Exercise input –
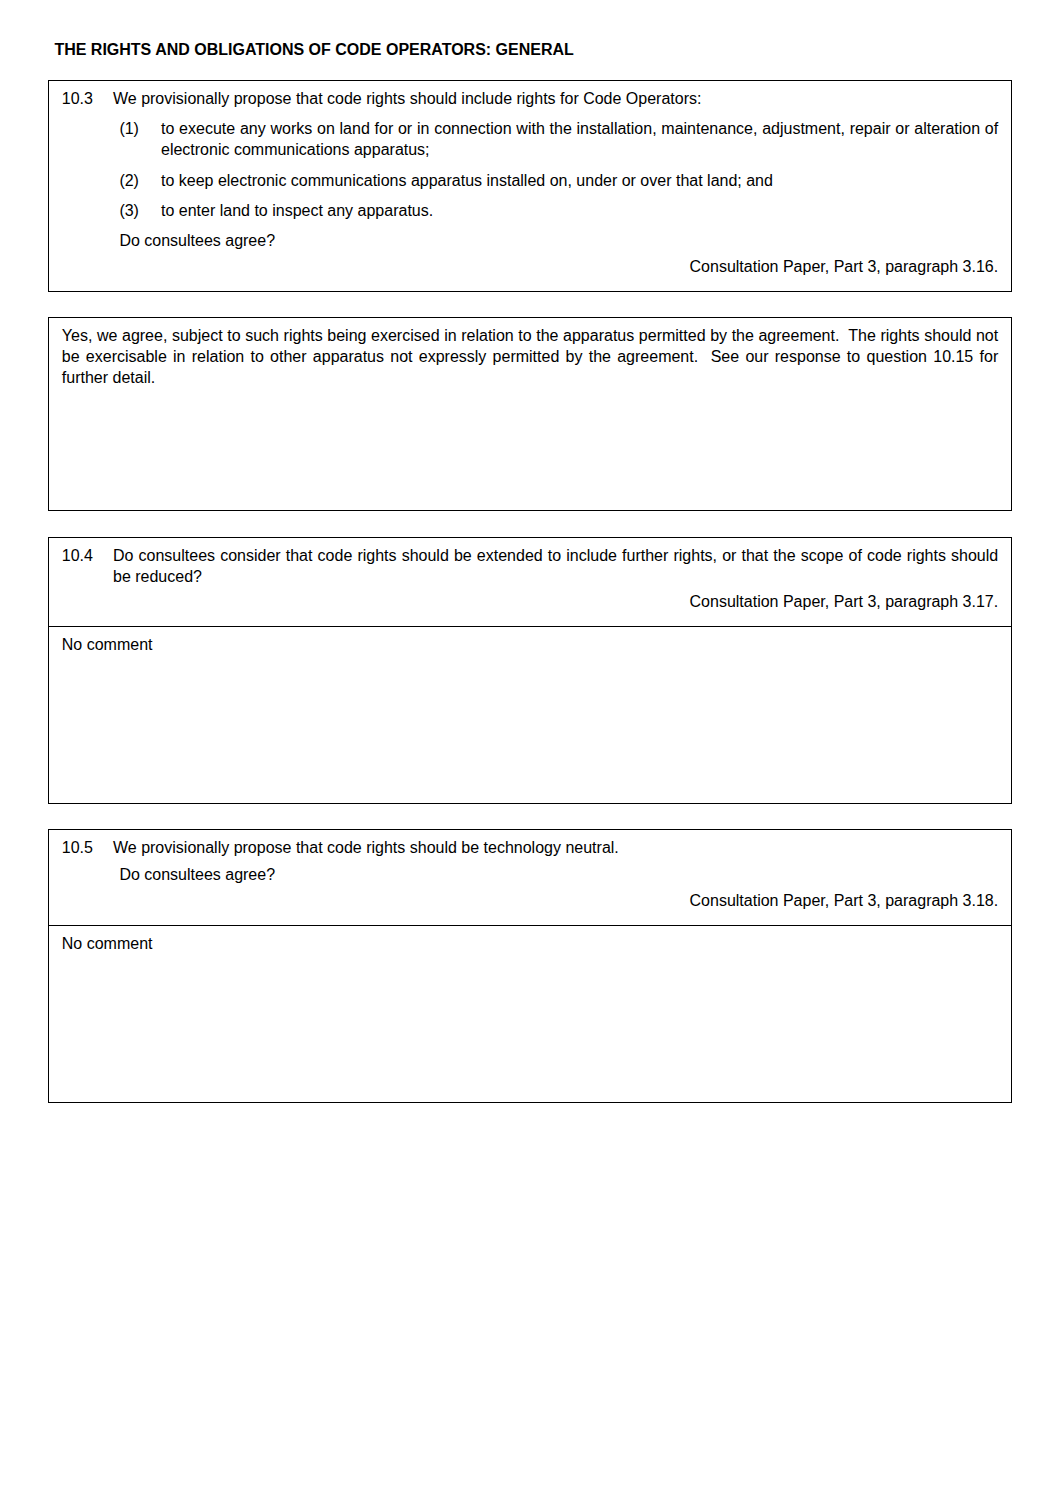THE RIGHTS AND OBLIGATIONS OF CODE OPERATORS: GENERAL
10.3 We provisionally propose that code rights should include rights for Code Operators:
(1) to execute any works on land for or in connection with the installation, maintenance, adjustment, repair or alteration of electronic communications apparatus;
(2) to keep electronic communications apparatus installed on, under or over that land; and
(3) to enter land to inspect any apparatus.
Do consultees agree?
Consultation Paper, Part 3, paragraph 3.16.
Yes, we agree, subject to such rights being exercised in relation to the apparatus permitted by the agreement. The rights should not be exercisable in relation to other apparatus not expressly permitted by the agreement. See our response to question 10.15 for further detail.
10.4 Do consultees consider that code rights should be extended to include further rights, or that the scope of code rights should be reduced?
Consultation Paper, Part 3, paragraph 3.17.
No comment
10.5 We provisionally propose that code rights should be technology neutral.
Do consultees agree?
Consultation Paper, Part 3, paragraph 3.18.
No comment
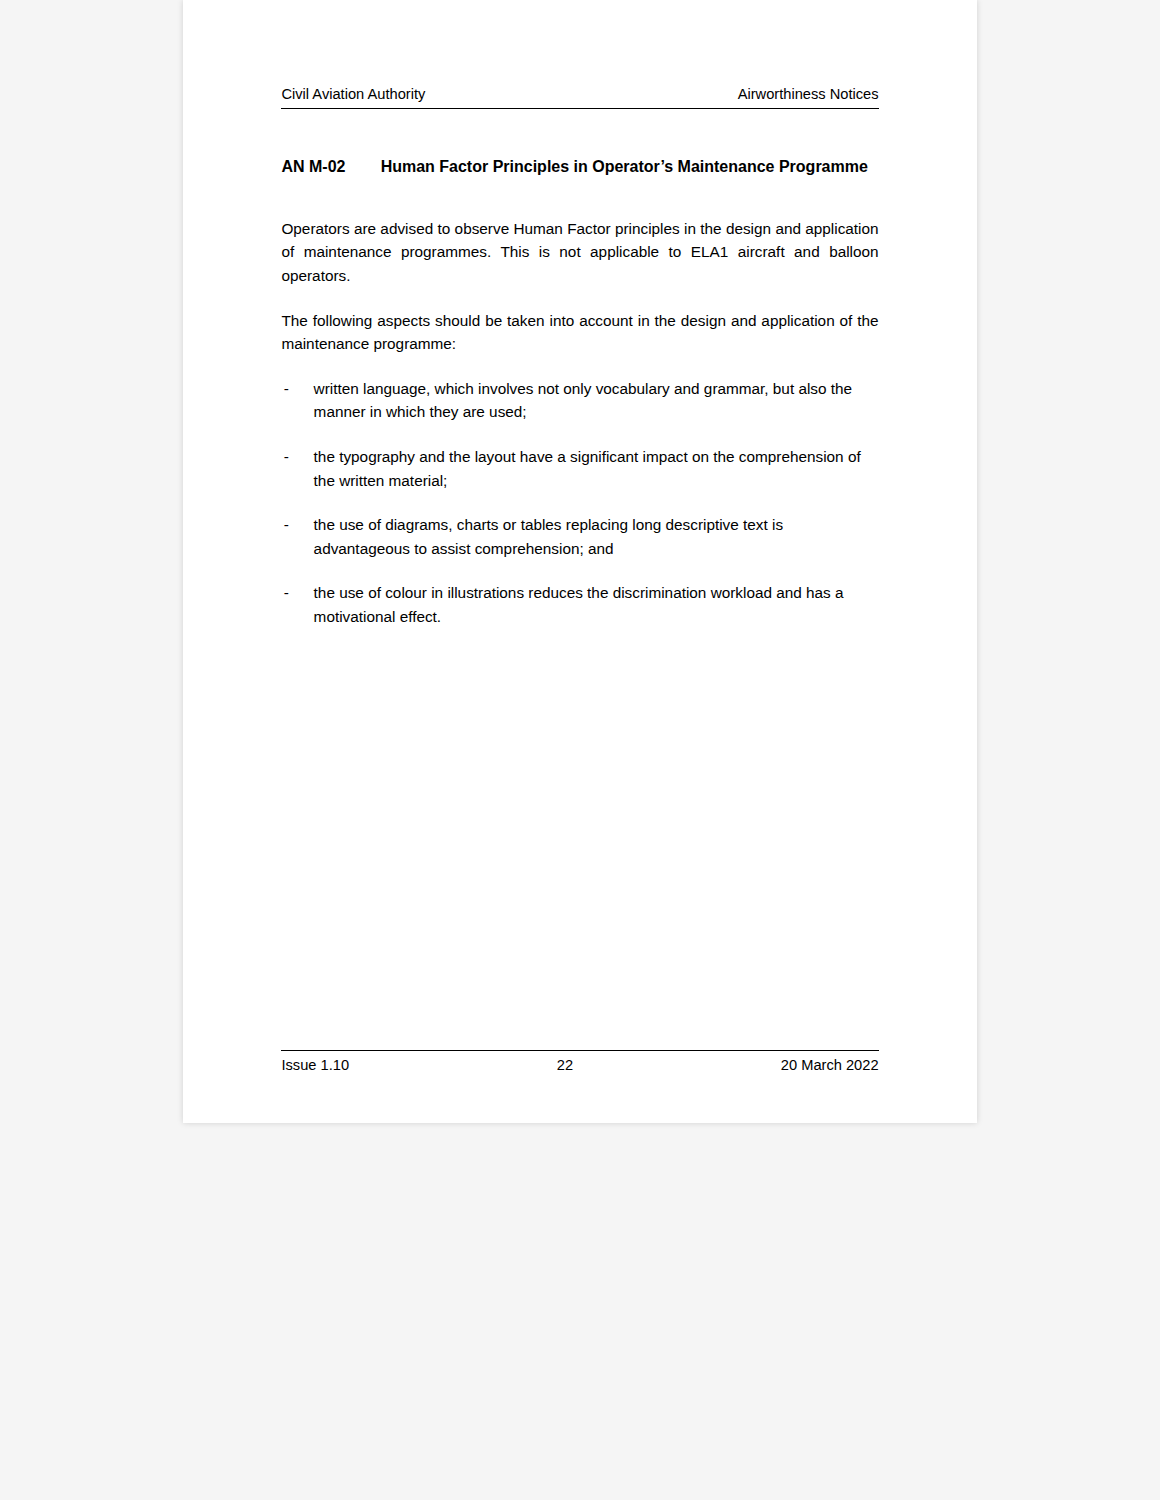Civil Aviation Authority
Airworthiness Notices
AN M-02 Human Factor Principles in Operator’s Maintenance Programme
Operators are advised to observe Human Factor principles in the design and application of maintenance programmes. This is not applicable to ELA1 aircraft and balloon operators.
The following aspects should be taken into account in the design and application of the maintenance programme:
written language, which involves not only vocabulary and grammar, but also the manner in which they are used;
the typography and the layout have a significant impact on the comprehension of the written material;
the use of diagrams, charts or tables replacing long descriptive text is advantageous to assist comprehension; and
the use of colour in illustrations reduces the discrimination workload and has a motivational effect.
Issue 1.10
22
20 March 2022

Exercise brief –
Repeat the entries verbatim; no pictures.

Task answer –
THE RIGHTS AND OBLIGATIONS OF CODE OPERATORS: GENERAL
10.3 We provisionally propose that code rights should include rights for Code Operators:
(1) to execute any works on land for or in connection with the installation, maintenance, adjustment, repair or alteration of electronic communications apparatus;
(2) to keep electronic communications apparatus installed on, under or over that land; and
(3) to enter land to inspect any apparatus.
Do consultees agree?
Consultation Paper, Part 3, paragraph 3.16.
Yes, we agree, subject to such rights being exercised in relation to the apparatus permitted by the agreement. The rights should not be exercisable in relation to other apparatus not expressly permitted by the agreement. See our response to question 10.15 for further detail.
10.4 Do consultees consider that code rights should be extended to include further rights, or that the scope of code rights should be reduced?
Consultation Paper, Part 3, paragraph 3.17.
No comment
10.5 We provisionally propose that code rights should be technology neutral.
Do consultees agree?
Consultation Paper, Part 3, paragraph 3.18.
No comment
Civil Aviation Authority
Airworthiness Notices
AN M-02 Human Factor Principles in Operator’s Maintenance Programme
Operators are advised to observe Human Factor principles in the design and application of maintenance programmes. This is not applicable to ELA1 aircraft and balloon operators.
The following aspects should be taken into account in the design and application of the maintenance programme:
written language, which involves not only vocabulary and grammar, but also the manner in which they are used;
the typography and the layout have a significant impact on the comprehension of the written material;
the use of diagrams, charts or tables replacing long descriptive text is advantageous to assist comprehension; and
the use of colour in illustrations reduces the discrimination workload and has a motivational effect.
Issue 1.10
22
20 March 2022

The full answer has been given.